Sunday, October 20, 2013

August 12, 1863: Isaiah Albertson letter

On August 12, 1863, Corporal Isaiah Nelson Albertson, of Hope,  wrote to his sister Ella from Tilton Hospital in Wilmington, Delaware, where he was recuperating from his leg wound which he had received near the orchard of the Smith House on Emmittsburg Road in Gettysburg.  The letter was sent through the U.S. Christian Commission and Reverend E. Clark Cline, the chaplain of the 11th N.J. Volunteer Infantry Regiment. 

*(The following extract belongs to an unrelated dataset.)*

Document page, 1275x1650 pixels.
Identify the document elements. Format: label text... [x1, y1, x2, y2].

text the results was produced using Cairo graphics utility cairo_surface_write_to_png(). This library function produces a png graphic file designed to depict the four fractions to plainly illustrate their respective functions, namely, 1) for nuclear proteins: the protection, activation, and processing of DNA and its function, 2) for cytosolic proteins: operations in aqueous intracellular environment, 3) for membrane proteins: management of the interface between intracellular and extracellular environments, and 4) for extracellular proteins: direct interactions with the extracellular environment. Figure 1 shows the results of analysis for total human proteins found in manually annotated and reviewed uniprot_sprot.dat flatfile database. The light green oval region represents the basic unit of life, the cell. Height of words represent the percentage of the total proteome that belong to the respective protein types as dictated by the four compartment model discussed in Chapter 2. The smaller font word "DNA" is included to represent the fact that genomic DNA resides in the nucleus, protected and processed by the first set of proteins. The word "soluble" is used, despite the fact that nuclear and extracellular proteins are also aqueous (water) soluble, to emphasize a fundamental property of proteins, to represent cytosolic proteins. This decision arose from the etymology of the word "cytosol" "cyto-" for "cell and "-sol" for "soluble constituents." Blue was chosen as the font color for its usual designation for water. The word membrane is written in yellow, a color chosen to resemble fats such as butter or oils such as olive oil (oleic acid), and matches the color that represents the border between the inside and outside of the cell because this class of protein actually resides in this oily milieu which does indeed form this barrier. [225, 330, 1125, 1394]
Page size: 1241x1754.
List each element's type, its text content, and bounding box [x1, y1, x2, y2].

Albertson wrote, "Sister Ell: I just received a letter from you and I will write in reply now for you to get it this week.  The weather is a little cooler this morning, Wednesday, than it has been for ten or twelve days past, I don't think it is much warmer here than what it is at home, although tis hot every day from morning till night and at night, too.  I have a good appetite considering the weather and not much exercise.  My wound is about the same, but I could soon get it worse by going out in the hot sun too much so I keep shady and keep it well wet with water.  Our folks can come down just when they get ready for I am sure of not getting a furlo [furlough] for some time, as they were sent to Baltimore yesterday to be signed by Gen. Schenck, I found out that my name was not with them, although I asked the Doct. and he said we could not all go at once, so I will have to wait until the first returns and run the risk of going then.  The Hospital is on the corner of Ninth and Talnall Sts.  Go up Market to Ninth, then west three blocks to Talnall St.

"Ell, I am glad that there is some prospect of there getting a Melodeon at the Union, as it certainly won't make the singing any worse than it ust [used] to be and with a fair chance of improving it.  We have one here, I guess, and a small choir comes in to sing, as preaching twist [twice] a week, but tis the Episcopal form, which does not seem natural, but the Melodeon does sound natural.  Tell Grandmother I often think of her, and she must not be at all uneasy about me.  I believe the rebellion will play out sooner or later.  If the union army is managed right they can be wiped out this fall.  The rebel prisoners say themselves they can't raise any more men.  I suppose the harvest apples are all right about now.  From your Brother, Nels."